- [Task statement]: Find every line in the entries that holds the string "National" and report it.

Segment Open

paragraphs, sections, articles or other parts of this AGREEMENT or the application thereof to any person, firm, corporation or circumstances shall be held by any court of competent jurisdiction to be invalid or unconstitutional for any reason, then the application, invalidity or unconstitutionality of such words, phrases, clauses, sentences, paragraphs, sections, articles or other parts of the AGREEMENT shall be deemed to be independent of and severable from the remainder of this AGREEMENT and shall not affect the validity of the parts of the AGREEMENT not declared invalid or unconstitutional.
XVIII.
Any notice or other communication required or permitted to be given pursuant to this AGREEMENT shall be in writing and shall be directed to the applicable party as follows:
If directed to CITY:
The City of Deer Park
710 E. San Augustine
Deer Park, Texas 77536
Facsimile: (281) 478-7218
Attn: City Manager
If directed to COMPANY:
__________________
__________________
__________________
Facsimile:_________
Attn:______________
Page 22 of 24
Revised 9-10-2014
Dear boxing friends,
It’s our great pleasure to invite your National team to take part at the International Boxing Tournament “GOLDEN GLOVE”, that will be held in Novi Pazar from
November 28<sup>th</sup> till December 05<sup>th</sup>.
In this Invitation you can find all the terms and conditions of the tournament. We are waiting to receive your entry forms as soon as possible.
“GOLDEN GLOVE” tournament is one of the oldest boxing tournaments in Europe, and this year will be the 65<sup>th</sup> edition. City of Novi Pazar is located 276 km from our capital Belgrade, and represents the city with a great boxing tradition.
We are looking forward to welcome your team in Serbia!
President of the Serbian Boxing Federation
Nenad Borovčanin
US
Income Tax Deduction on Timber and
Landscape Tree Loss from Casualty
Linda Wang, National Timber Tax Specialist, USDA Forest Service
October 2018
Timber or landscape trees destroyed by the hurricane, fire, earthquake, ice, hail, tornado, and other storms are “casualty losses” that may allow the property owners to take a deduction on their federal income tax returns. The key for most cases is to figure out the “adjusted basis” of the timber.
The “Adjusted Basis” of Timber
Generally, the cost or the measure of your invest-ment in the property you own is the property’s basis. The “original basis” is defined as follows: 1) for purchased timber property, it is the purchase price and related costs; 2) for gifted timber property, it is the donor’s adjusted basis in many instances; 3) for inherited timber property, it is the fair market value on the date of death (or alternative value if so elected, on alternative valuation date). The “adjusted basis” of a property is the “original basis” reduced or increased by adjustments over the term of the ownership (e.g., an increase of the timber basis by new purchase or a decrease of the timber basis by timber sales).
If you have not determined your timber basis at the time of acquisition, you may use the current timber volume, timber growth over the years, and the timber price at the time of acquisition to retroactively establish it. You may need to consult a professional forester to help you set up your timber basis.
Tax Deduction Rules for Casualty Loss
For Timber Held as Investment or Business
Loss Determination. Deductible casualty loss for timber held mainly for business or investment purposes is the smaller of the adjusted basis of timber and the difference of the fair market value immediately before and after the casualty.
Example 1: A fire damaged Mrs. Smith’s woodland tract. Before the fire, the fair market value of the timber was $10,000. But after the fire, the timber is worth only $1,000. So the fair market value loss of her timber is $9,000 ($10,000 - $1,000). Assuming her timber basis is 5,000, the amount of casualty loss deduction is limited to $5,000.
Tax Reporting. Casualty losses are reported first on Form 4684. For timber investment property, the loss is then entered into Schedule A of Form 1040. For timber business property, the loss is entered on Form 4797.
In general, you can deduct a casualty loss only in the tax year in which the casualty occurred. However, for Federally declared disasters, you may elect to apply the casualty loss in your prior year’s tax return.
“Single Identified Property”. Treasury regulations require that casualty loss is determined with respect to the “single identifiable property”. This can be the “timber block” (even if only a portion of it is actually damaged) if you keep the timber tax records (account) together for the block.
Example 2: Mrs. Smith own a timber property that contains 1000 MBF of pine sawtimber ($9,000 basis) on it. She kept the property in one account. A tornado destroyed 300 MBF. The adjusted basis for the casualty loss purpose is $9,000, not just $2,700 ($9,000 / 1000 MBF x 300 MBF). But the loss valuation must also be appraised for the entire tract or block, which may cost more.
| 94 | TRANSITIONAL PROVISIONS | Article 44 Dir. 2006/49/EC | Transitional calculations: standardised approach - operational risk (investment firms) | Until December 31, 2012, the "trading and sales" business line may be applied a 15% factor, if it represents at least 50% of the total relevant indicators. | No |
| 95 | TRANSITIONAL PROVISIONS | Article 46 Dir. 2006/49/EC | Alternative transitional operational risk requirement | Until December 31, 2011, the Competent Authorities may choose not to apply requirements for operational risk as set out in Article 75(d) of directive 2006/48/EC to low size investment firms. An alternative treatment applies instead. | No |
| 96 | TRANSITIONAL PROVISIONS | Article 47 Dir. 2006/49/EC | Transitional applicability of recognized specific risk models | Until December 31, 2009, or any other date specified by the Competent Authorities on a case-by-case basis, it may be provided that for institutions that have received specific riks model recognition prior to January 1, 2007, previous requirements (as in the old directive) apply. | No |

Segment Closed

- [Exercise result]:
It’s our great pleasure to invite your National team to take part at the International Boxing Tournament “GOLDEN GLOVE”, that will be held in Novi Pazar from
Linda Wang, National Timber Tax Specialist, USDA Forest Service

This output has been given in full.